O consumo em excesso de álcool pode ser reduzido —e até zerado— por meio de uma terapia que "reprograma" região do cérebro associada ao prazer, conforme revela uma nova pesquisa publicada na revista Nature Medicine na última segunda (14).

De acordo com o estudo, o tratamento conhecido como terapia gênica já é utilizado para reduzir os sintomas do Parkinson e pareceu ser eficaz também na recuperação de alguns casos graves de alcoolismo.

Homem branco segura um copo contendo bebida álcoolica
Homem segurando copo de whisky - Fiocruz Imagens

Os pesquisadores da Universidade de Saúde e Ciência de Oregon (OHSU, na sigla em inglês) avaliaram o tratamento em quatro macacos rhesus machos em laboratório e viram que naqueles com abuso de álcool (consumo de oito ou mais doses de álcool diluído em água por dia), o consumo foi reduzido em mais de 90% em comparação ao grupo controle.

A terapia —que consiste em um procedimento cirúrgico na cabeça— introduz em uma área específica do cérebro um vetor viral (adenovírus tipo 2, que não provoca infecção no animal) contendo os genes humanos modificados que codificam uma proteína, conhecida como GNDF, que induz à produção de dopamina, o neurotransmissor associado ao prazer.

Só que essa substância está associada também aos mecanismos de vício: quanto mais prazer aquela atividade traz, mais rapidamente o organismo consome a molécula, diminuindo o intervalo de tempo até o cérebro enviar o sinal de "querer mais". Em razão disso, tem-se um comportamento de abuso da substância.

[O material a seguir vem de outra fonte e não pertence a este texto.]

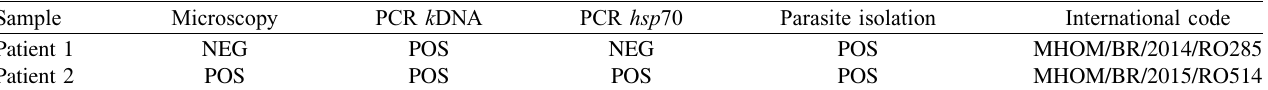
Table 1. Description of parasitological tests performed for samples collected in this study.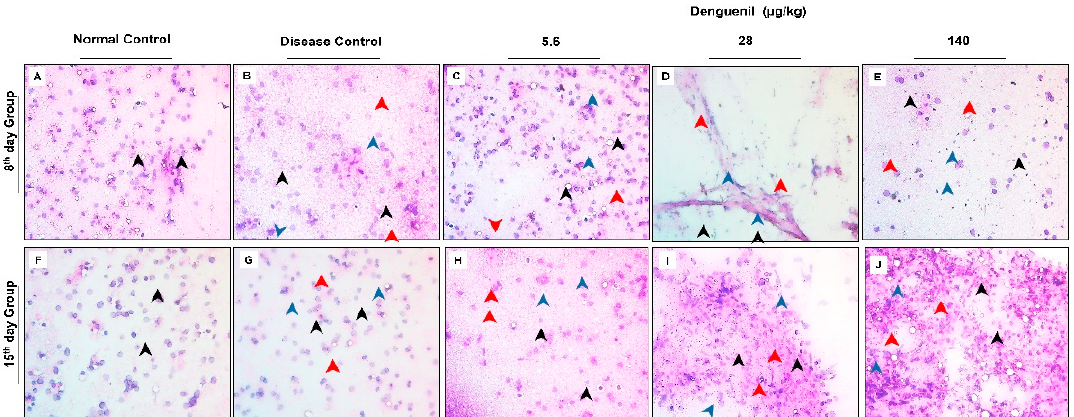
Figure2. Smearpathologyexaminationoflivershowingtheprotectivee ff ectofDenguenil. Hematoxylin and eosin (H&E) staining and analysis was performed on liver smears from di ff erent groups containing various doses to assess the anatomy and cellular damage upon DENV-3 infection, and protective e ff ect of Denguenil on cellular phenotypes. ( A , F ) Normal Control. ( B , G ) Disease Control. ( C , H ) 5.6 µ g / kg Denguenil. ( D , I ) 28 µ g / kg Denguenil. ( E ) 140 µ g / kg Denguenil, 8th day group. ( J ) 140 µ g / kg Denguenil, 15th day group. Black arrowheads indicate normal and intact cells; red arrowheads indicate necrotic cells, and blue arrowheads indicate inflammatory cells. Representative images from each group (n = 24) are shown. Original magnification, 40 ×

Com a terapia gênica, os macacos tiveram essa cadeia de produção de dopamina "reprogramada", o que eliminou neles a necessidade de consumo de álcool.

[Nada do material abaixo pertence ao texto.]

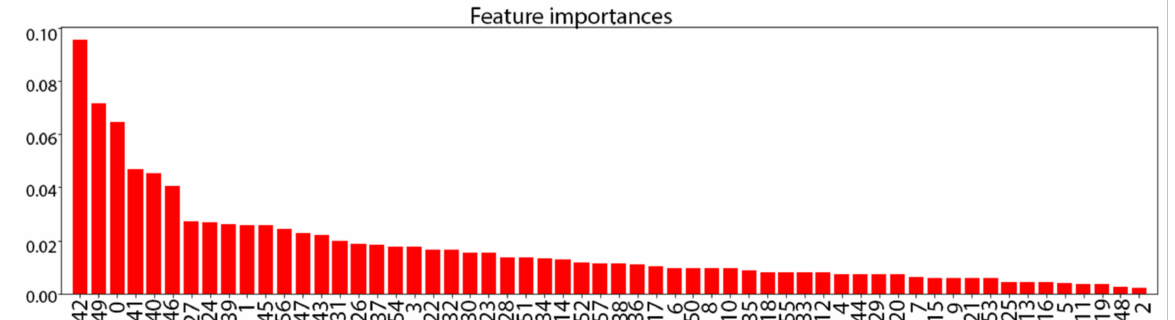
Figure A2. Feature importance for W-TSS shapelets predicting days with and without inhaler use in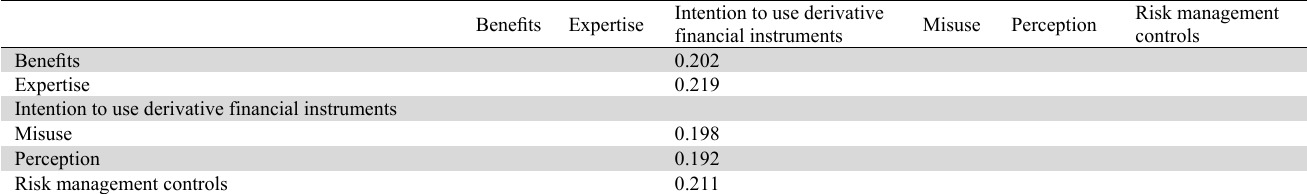
The results of F-Square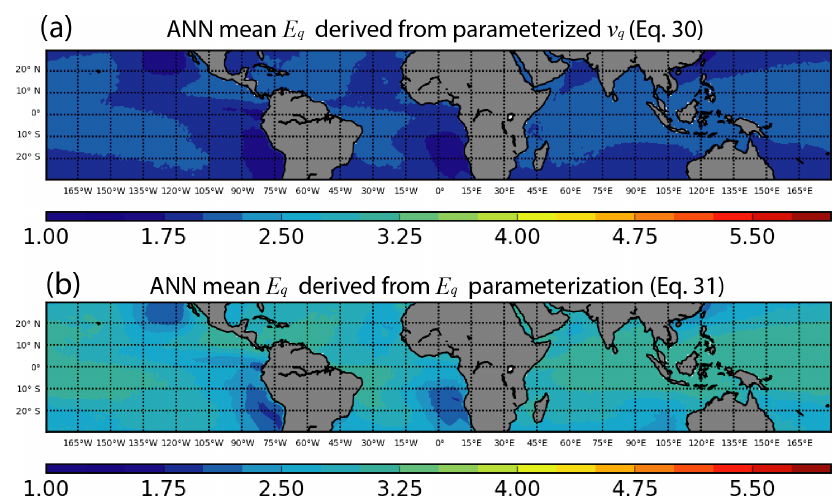
− 0 . 49 f 3 liq liq + 10 . 69 f 3 parameterization scheme in Eq. liq liq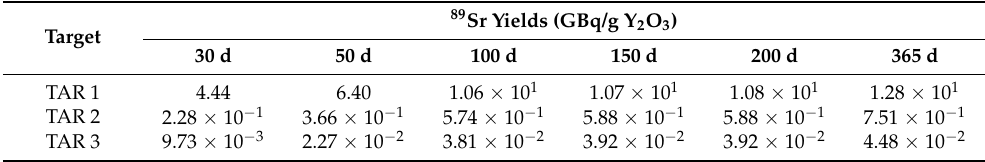
Table 3. 89 Sr yields of Y 2 O 3 at various irradiation times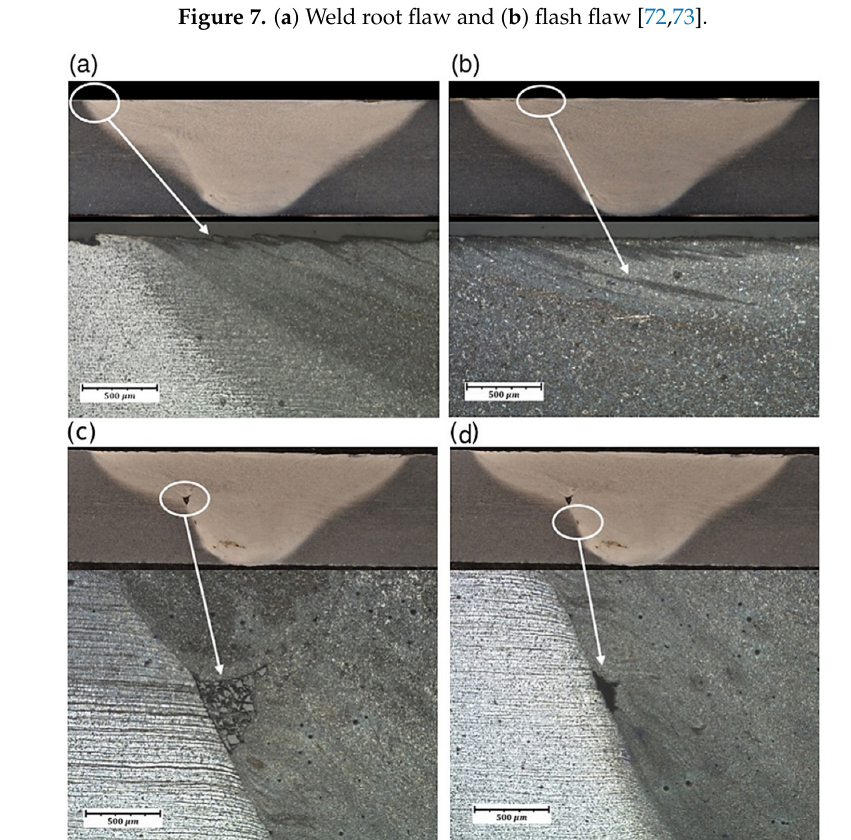
Figure 8. Incomplete fusion paths in weld: ( a ) at the advancing side of the weldment; ( b ) towards the middle of the weldment; ( c ) upper embedded flaw; and ( d ) connectivity flaw [73].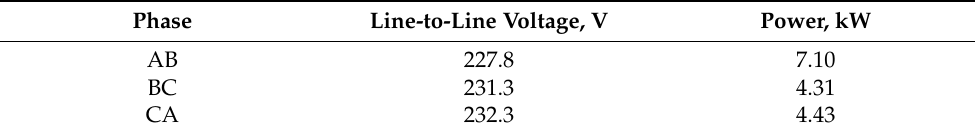
Table 5. Average values of voltage and power in the Gilutongan Island village diesel generator from measurements made on 23 May 2019.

Nos meses após a intervenção, os macacos foram avaliados sobre suas escolhas de bebida. Após a terapia, a preferência era por água, e não mais pela solução alcóolica. "Isso realmente foi um resultado fantástico, o consumo de álcool caiu até praticamente zero", afirmou a pesquisadora e chefe da Divisão de Neurociência na OHSU, Kathleen Grant.

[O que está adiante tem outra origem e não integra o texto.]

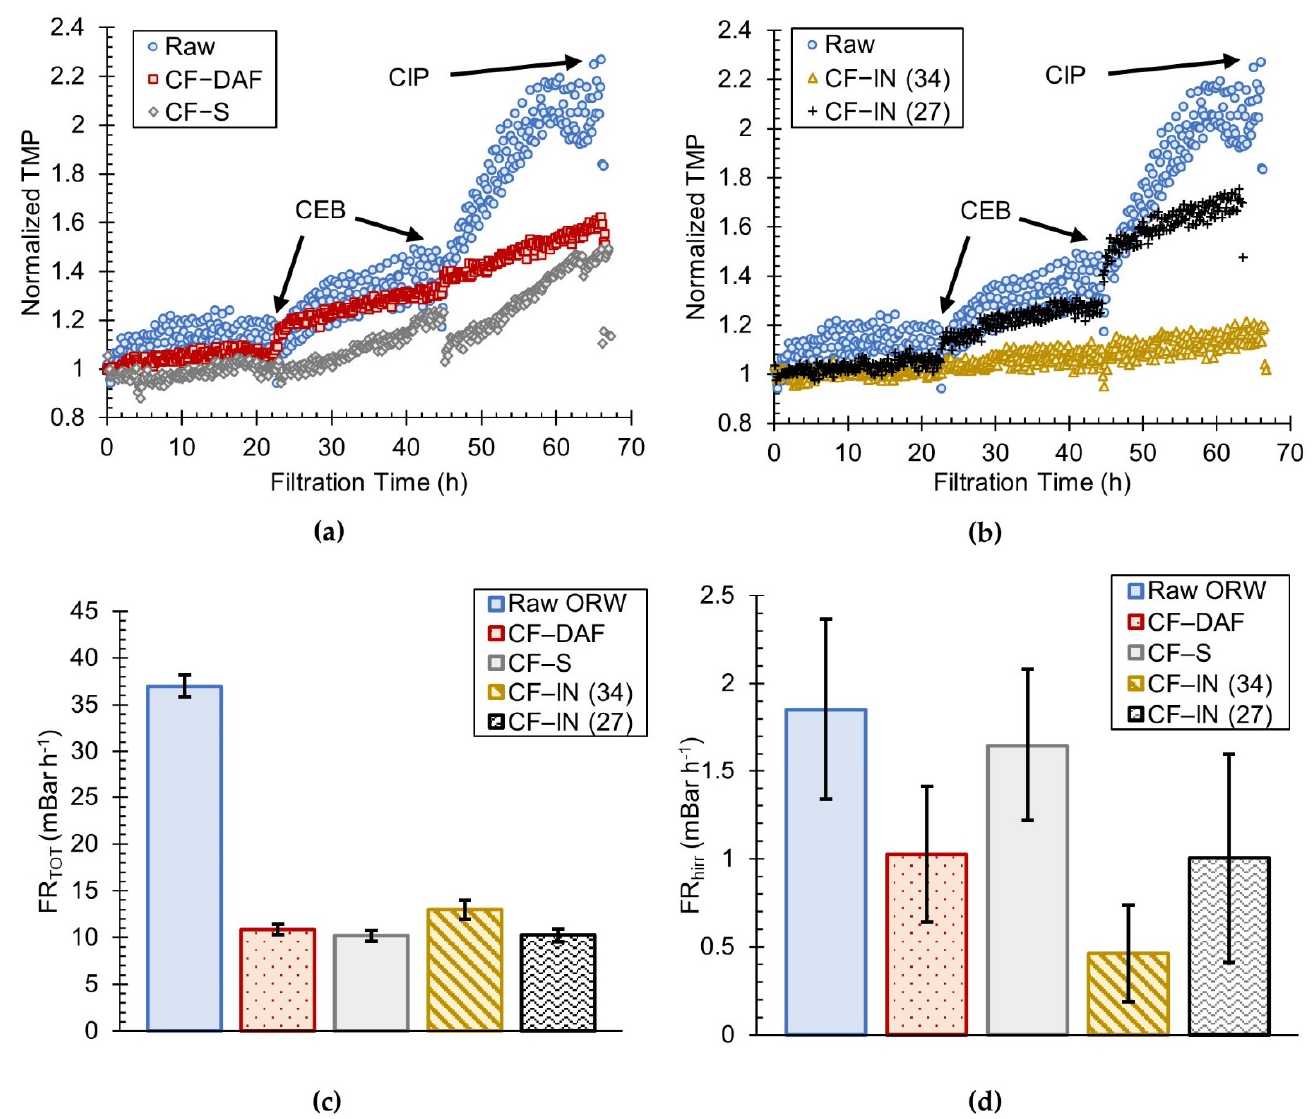
Figure 3. Comparison of ORW w filtration tests: ( a ) raw ORW, CF–S, CF–DAF nTMP profile; ( b ) raw ORW and CF–IN nTMP profile; ( c ) three–day average total FR; ( d ) three–day average hydraulically irreversible FR.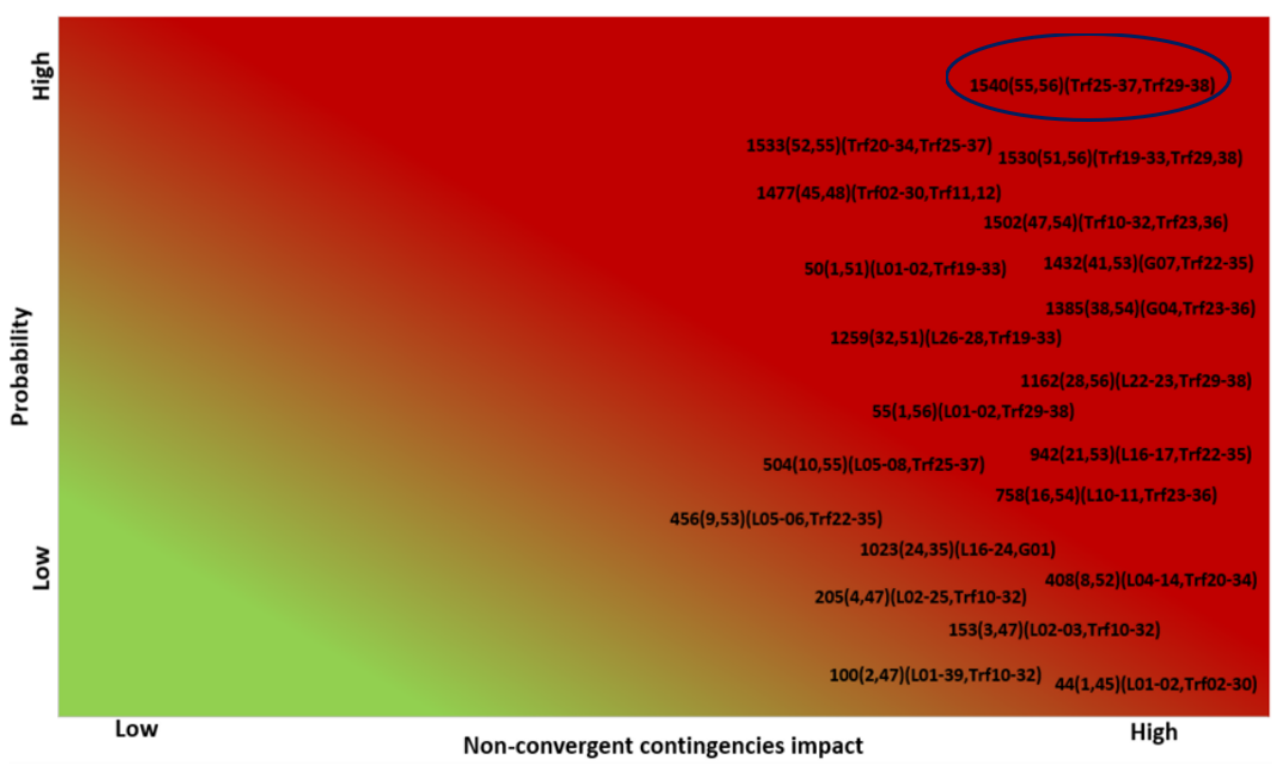
Figure 10. Risk–based system collapse contingencies chart. For example, contingency number 1540 (indicated) in which component number 55 (Trf 25–37) and component number 56 (Trf 29–38) fall in the HIHP region.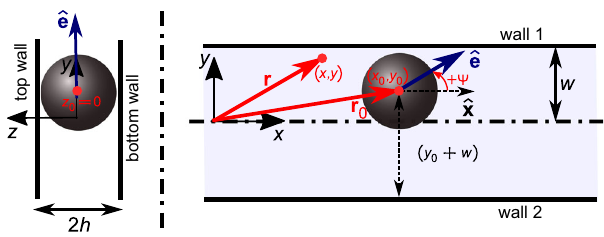
Fig. 7 Parameters and variables. Schematic of the active droplet in the microchannel with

Os cientistas observaram também imagens de ressonância magnética do cérebro dos macacos para observar se aquelas áreas onde o vírus foi implantado estavam de fato sendo estimuladas pela nova produção de dopamina. "Os macacos tratados com a terapia gênica passaram a expressar de forma contínua a dopamina e reduziram em muito a ingestão de álcool", explicou Grant.

O consumo em excesso de álcool é um problema que afeta hoje mais de 1 em cada 6 indivíduos nos Estados Unidos, com cerca de 140 mil mortes anuais associadas ao alcoolismo. Essa taxa vai de 1 em cada 4 (25%) pessoas consumindo abusivamente álcool na faixa de 25 a 34 anos.

No Brasil, assim como nos EUA, têm crescido as mortes e hospitalizações atribuíveis ao álcool em mulheres na última década, enquanto essas taxas têm diminuído entre os homens no mesmo período.

No país como um todo, em 2021, que é o ano com os últimos dados disponíveis, foram computadas 69 mil mortes e 335 mil internações associadas ao álcool, de acordo com o Datasus.

Pesquisa deve avançar para outros animais

A terapia teve efeitos colaterais importantes, como a perda de até 18% do peso. Além disso, como os animais foram tratados com a maior dose disponível do vetor, seria preciso ajustar para níveis que não tenham efeitos colaterais mais graves nos seres humanos.

Os próximos passos da pesquisa devem avaliar se o mesmo mecanismo de controle do vício é observado nas fêmeas e em outros modelos animais antes de avançar para humanos. Os pesquisadores reforçam, porém, que a terapia já foi comprovada como segura e eficaz para reduzir sintomas associados à doença de Parkinson, em adultos, e para o tratamento de uma síndrome rara infantil, que causa dificuldade na locomoção.

Como é uma intervenção irreversível, os pesquisadores avaliam que não será indicada para todos os pacientes. "É importante frisar que ela será apropriada para aqueles que não tiveram eficácia no tratamento do alcoolismo por outras terapias, como farmacológicas ou cognitivas [psicologia]", disse a pesquisadora.